**WHAT TO PRODUCE**. Exact reproduction required: the lines below from the line with "[276,421,297,430] or ->" to the line with "[177,467,371,483] [116,505,377,523] [116,530,387,548]", both ends included, and no others.

**PROVIDED DATA**.
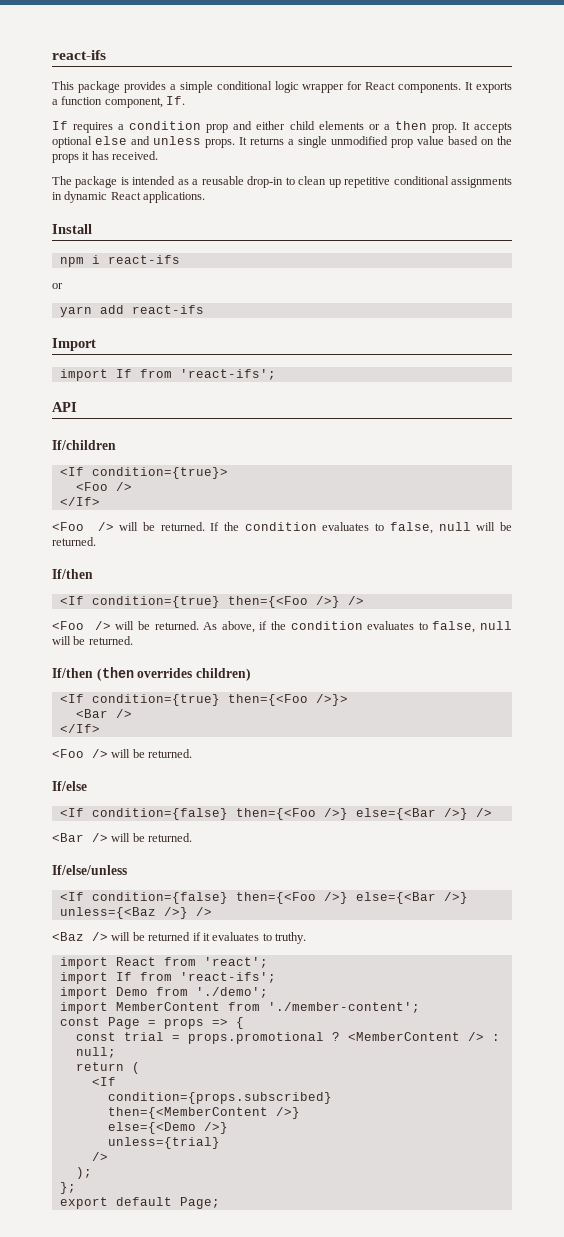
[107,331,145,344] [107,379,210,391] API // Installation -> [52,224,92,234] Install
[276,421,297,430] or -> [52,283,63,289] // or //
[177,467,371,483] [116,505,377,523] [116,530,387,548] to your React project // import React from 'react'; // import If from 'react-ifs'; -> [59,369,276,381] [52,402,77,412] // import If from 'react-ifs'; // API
---
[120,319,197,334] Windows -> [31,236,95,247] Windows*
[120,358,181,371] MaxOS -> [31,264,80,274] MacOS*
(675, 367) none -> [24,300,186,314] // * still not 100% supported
* * *
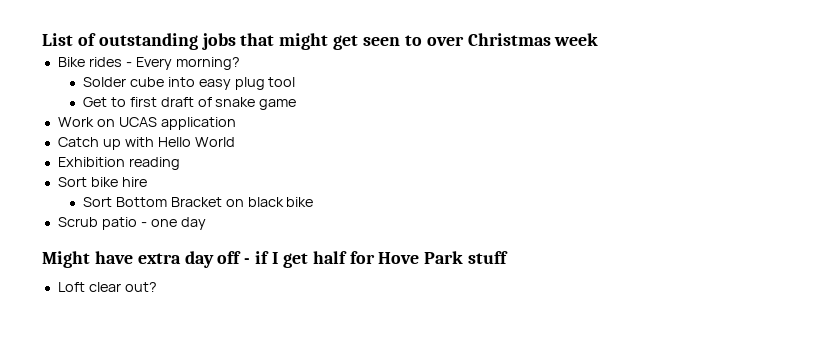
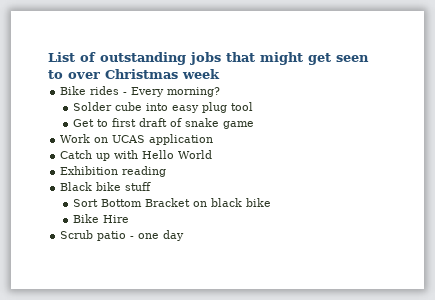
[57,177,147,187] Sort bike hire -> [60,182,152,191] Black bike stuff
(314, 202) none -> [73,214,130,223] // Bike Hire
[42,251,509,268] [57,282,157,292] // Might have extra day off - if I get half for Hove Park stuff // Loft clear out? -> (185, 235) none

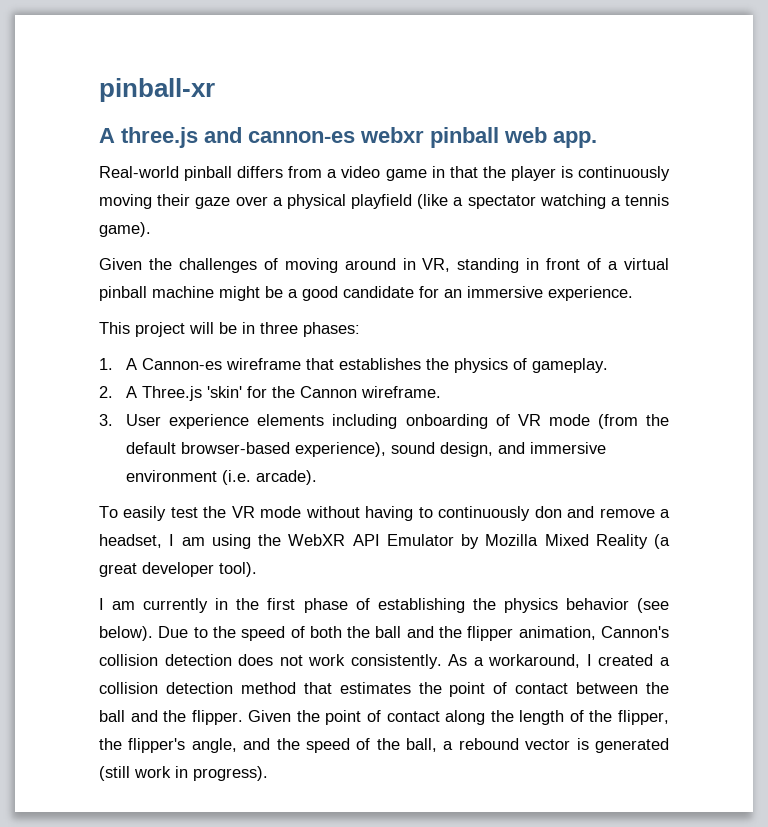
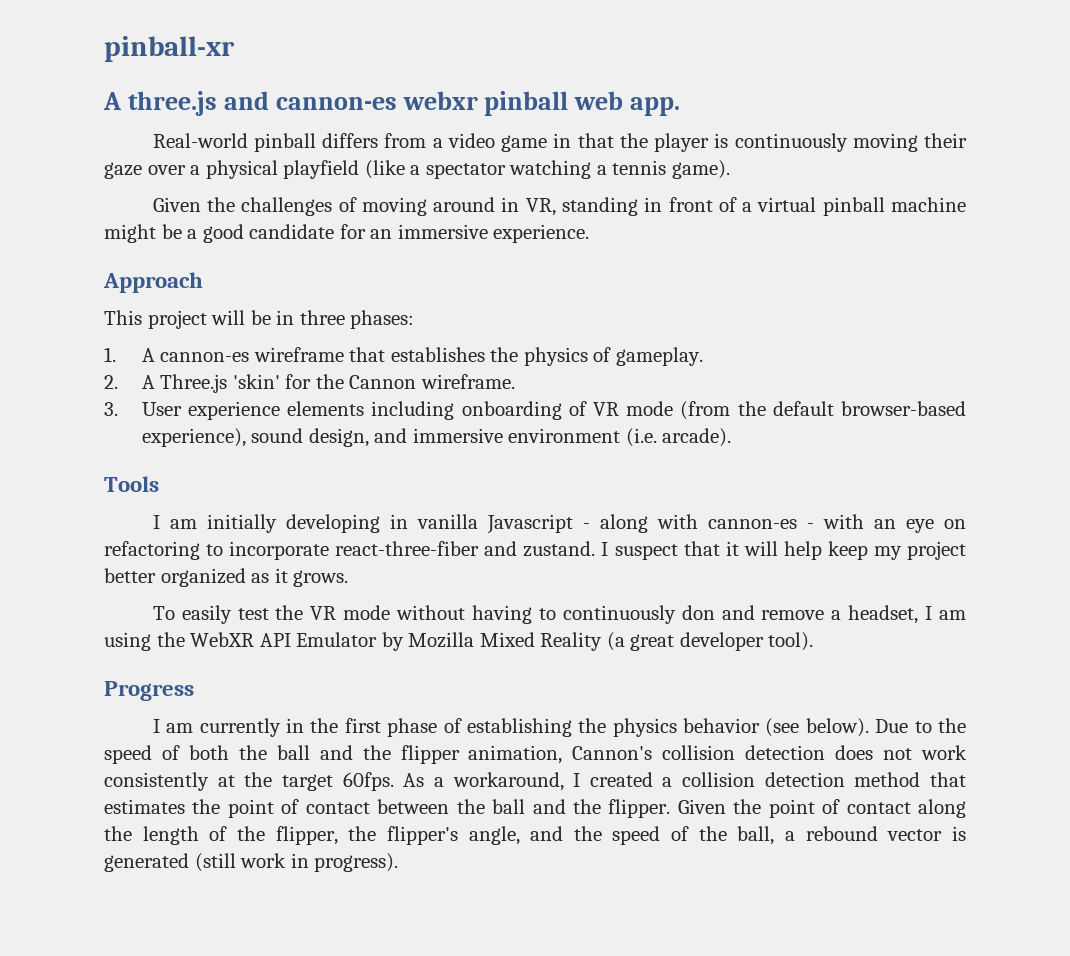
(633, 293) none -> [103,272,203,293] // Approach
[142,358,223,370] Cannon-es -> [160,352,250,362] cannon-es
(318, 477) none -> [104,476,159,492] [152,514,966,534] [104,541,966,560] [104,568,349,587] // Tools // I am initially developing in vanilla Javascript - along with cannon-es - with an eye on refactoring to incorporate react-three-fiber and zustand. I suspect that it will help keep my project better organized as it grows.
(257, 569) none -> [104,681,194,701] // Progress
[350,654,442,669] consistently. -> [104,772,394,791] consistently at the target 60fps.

**YOUR RESPONSE**.
[276,421,297,430] or -> [52,283,63,289] // or //
[177,467,371,483] [116,505,377,523] [116,530,387,548] to your React project // import React from 'react'; // import If from 'react-ifs'; -> [59,369,276,381] [52,402,77,412] // import If from 'react-ifs'; // API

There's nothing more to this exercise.